»»

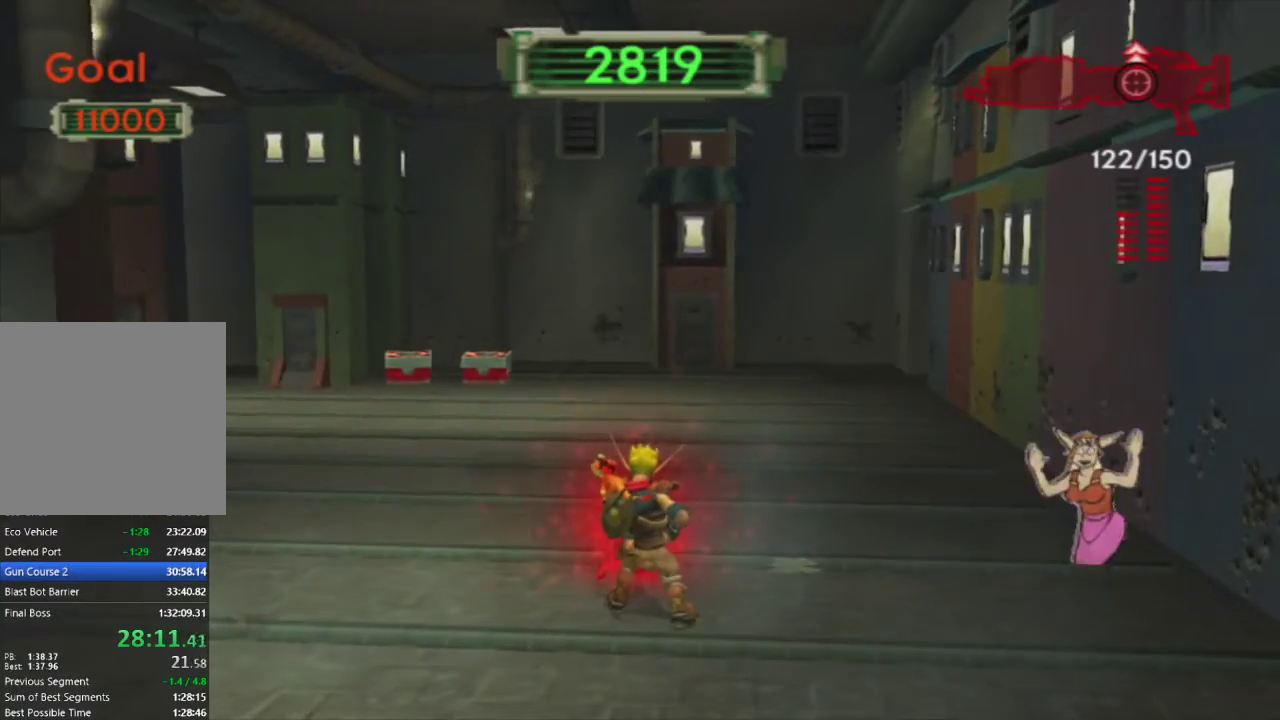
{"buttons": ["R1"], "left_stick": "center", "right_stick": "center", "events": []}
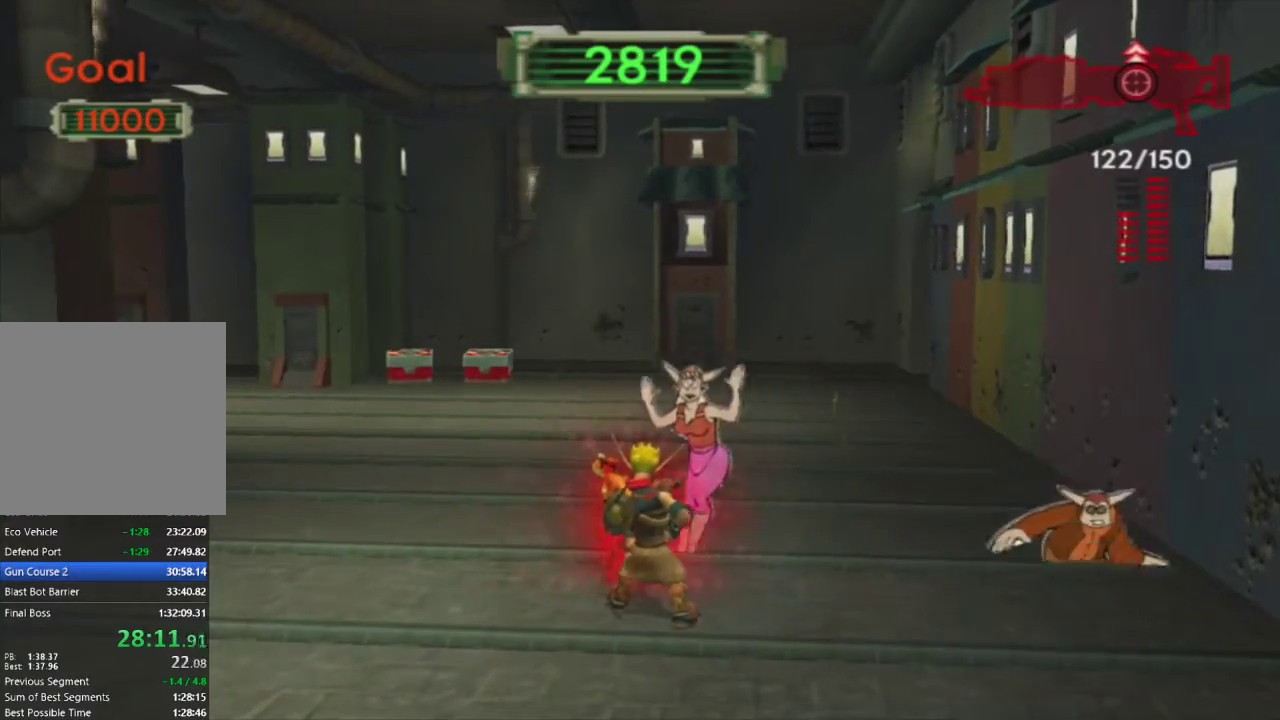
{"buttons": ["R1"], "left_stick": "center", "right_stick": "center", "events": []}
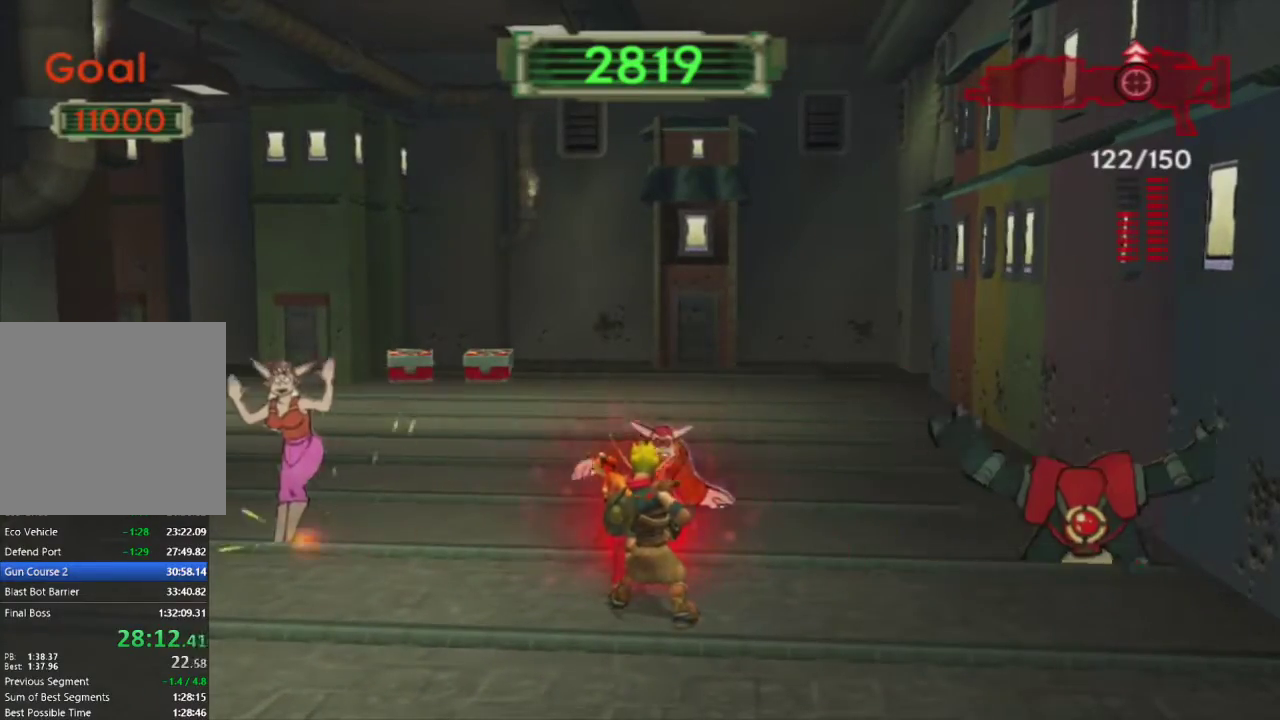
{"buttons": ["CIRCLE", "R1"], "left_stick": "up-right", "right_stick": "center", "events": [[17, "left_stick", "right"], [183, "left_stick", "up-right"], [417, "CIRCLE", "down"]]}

««

THE PROBLEM:
From the first line to the last, retype the data above exactly, but not its images.

EXERCISE RESPONSE:
{"buttons": ["R1"], "left_stick": "center", "right_stick": "center", "events": []}
{"buttons": ["R1"], "left_stick": "center", "right_stick": "center", "events": []}
{"buttons": ["CIRCLE", "R1"], "left_stick": "up-right", "right_stick": "center", "events": [[17, "left_stick", "right"], [183, "left_stick", "up-right"], [417, "CIRCLE", "down"]]}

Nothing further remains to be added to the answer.